🔍

CS224W: Machine Learning with Graphs | 2021 | Lecture 15.3 - Scaling Up & Evaluating Graph Gen - YouTube

Channel: unknown

[5]

What I want to discuss next is how do we

[7]

make the RNN tractable?

[10]

And how do we evaluate it?

[11]

So we are first going to discuss about tractability.

[15]

How do we make our model more scalable?

[17]

And the issue is that in a graph in principle

[20]

any node can connect to any prior node.

[23]

So this means there might be a lot of steps

[26]

for edge generation, right?

[29]

When node 1,000 joins, we may need to generate now

[33]

1,000 possible edges, right?

[35]

Does it link to node 999, and then 998, all the way down

[41]

to node let's say number 1, right?

[44]

So this would mean that in principle we

[45]

need to generate a full adjacency matrix.

[48]

And this is complex, and it's like--

[52]

it leads to very kind of long-range edge dependencies.

[55]

Because you have to memorize--

[57]

the model needs to memorize a lot

[59]

in terms of what previous nodes were added

[62]

and which previous nodes does a new node want to connect to,

[65]

right?

[66]

So if you have a node ordering like I show you here,

[69]

then for example, the way you generate

[71]

this graph would be add node 1, add node 2, add node 3,

[75]

and only now start creating edges, right?

[78]

Then this doesn't feel like natural, it

[80]

seems that like this when I added node 3,

[82]

I needed now to remember that 1 and 2 were already added

[85]

and all that, right?

[88]

And the point is that a new node needs to link to--

[91]

can in principle link to any previous node, right?

[93]

Even node 5 could link to node number 1?

[96]

And the question is, how would we limit this complexity?

[99]

And how would we limit these long range dependencies, right?

[102]

Because this means that the hidden state of node 5

[106]

somehow has to remember that node 1 was added at all the--

[110]

at the beginning and that 5 should link to 1.

[113]

And that's a lot to kind of ask our model to do.

[118]

So if we can help it in any way that would definitely help.

[122]

So the way the insight is that we can take a--

[128]

because the insight is that we can come up

[130]

with an node ordering that makes our model much more tractable.

[134]

So the insight is that, rather than having

[137]

a random node ordering and having the model to worry

[141]

about long-range dependencies, we

[143]

are going to use a node ordering that helps

[145]

the model learn better.

[147]

And the node ordering we propose is

[149]

called the breadth-first search node ordering.

::::::

• **Your tasks**:
**1)** Print everything from "somehow has to" down to "model to do." in the graph generation lecture transcript, word for word.
**2)** Please go on with the graph generation lecture transcript from the point where it stops.

::::::

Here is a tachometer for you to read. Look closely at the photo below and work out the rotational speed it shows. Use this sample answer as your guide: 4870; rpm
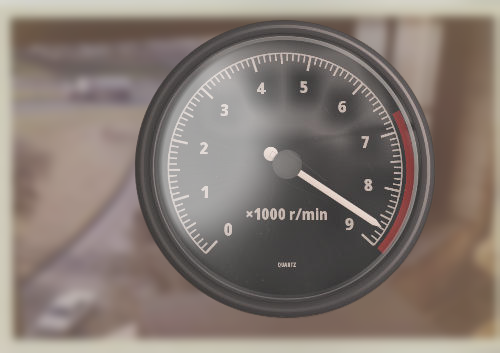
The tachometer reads 8700; rpm
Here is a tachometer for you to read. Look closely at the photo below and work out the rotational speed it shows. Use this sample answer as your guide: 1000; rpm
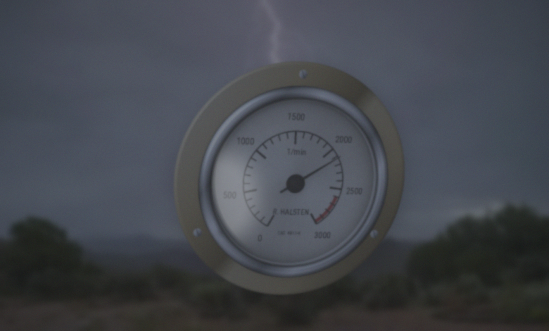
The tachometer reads 2100; rpm
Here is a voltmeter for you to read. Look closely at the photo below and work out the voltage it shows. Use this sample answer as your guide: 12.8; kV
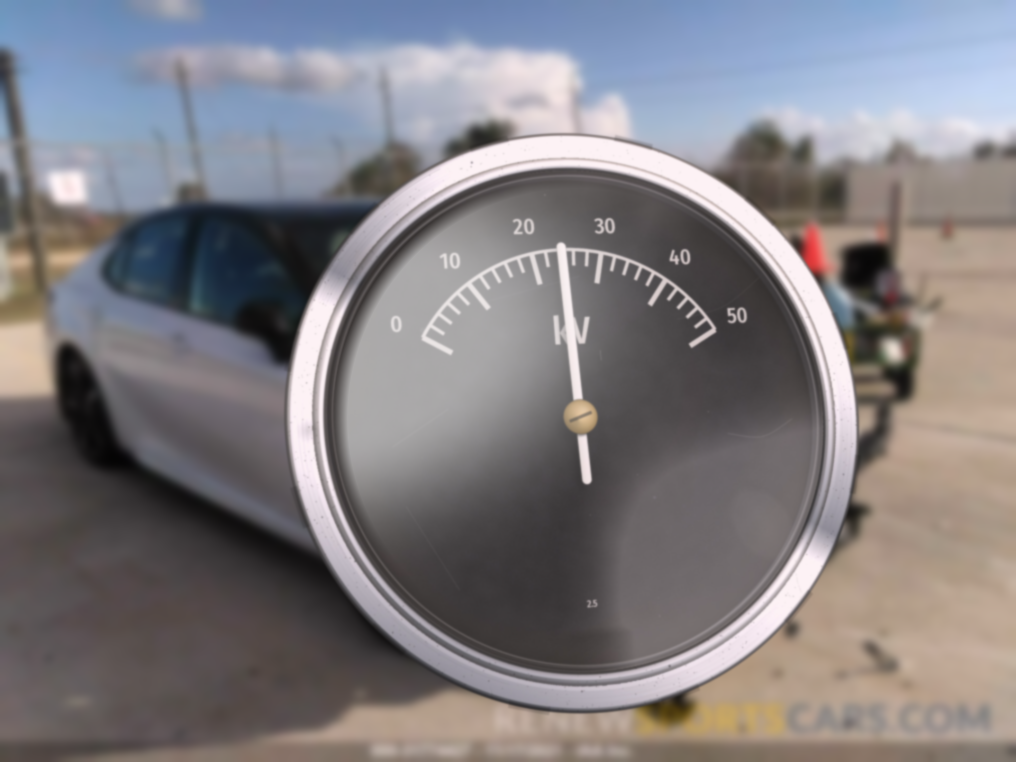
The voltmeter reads 24; kV
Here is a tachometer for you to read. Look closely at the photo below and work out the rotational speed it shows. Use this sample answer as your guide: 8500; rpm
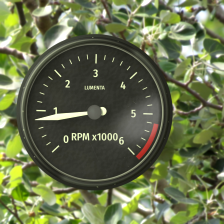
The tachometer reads 800; rpm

::::::

• **Per-task outputs**:
**1)**
somehow has to remember that node 1 was added at all the--

[110]

at the beginning and that 5 should link to 1.

[113]

And that's a lot to kind of ask our model to do.

**2)**
[151]

Basically, we are going to start at some random node

[154]

in the graph.

[155]

We are going to label it as node number 1.

[157]

We are going to label its nodes as, let's say 2 and 3.

[160]

Then their neighbors are 4 and 5, right?

[164]

And this leads now to a much more natural recipe

[168]

to generate the graph, right?

[169]

We are saying add node 1, add node 2, connect 2 to 1,

[174]

add 3 connect it with 1, add 4 connect it with 2 and 3.

[177]

It's kind of much more nicely interwoven, these things are.

[181]

And if you say, how would you draw this graph?

[183]

You'd probably draw it this way, not some other way

[186]

that you first put all the nodes down and then connect them,

[189]

right?

[190]

So the BFS ordering, what does it buy us?

[193]

It buys us the following, because node 4 does not

[197]

connect to node 1, we know that no other node

[201]

is going to connect to 1 from now on, right,

[204]

because it's a breadth-first search ordering.

[208]

So if for example, node 5 were to connect to node 1,

[211]

then its ID wouldn't be 5, it would be less than 5, right?

[217]

So we know that all of node 1's neighbors

[220]

have already been traversed when a given node does not

[224]

link to it.

[225]

Therefore, node 5, and all the following nodes,

[228]

right, as I said, will never connect to node 1.

[231]

And why is this important?

[232]

Because this means that when node 5 comes

[234]

I don't need to worry about node 1 anymore, right?

[238]

Node 1 I can kind of forget, I need to have much less memory,

[242]

right?

[243]

I don't need memory, I only need memory of two steps

[246]

rather than memory of remembering what I did

[249]

all the way at the beginning.

[251]

So the BFS ordering, the key insight

[254]

is that node 5 will never connect to node 1.

[258]

And this means that we only need memory of two steps,

[260]

rather than the memory of n minus 1 steps where

[263]

n is the number of nodes in the network.

[266]

And this also means that it reduces

[269]

the number of possible orderings, right,

[271]

rather than considering all the possible orderings which

[274]

is n factorial of them.

[276]

We only have to kind of consider the number of distinct BFS

[283]

orderings.

[284]

And it also reduces the number of steps

[286]

for edge generation because of this insight

[289]

that we know that 5 won't link to 1.

[292]

And this is important.

[293]

Because so far, I explained to you,

[296]

I said, the edge level RNN generates the column

[300]

of the adjacency matrix.

[302]

But if you take this BFS based ordering,

[305]

then the edge level RNN does not really

[309]

need to generate the entire column.

[314]

It can-- it only needs to generate

[316]

a small part of the column because we

[318]

know that the rest is 0, right?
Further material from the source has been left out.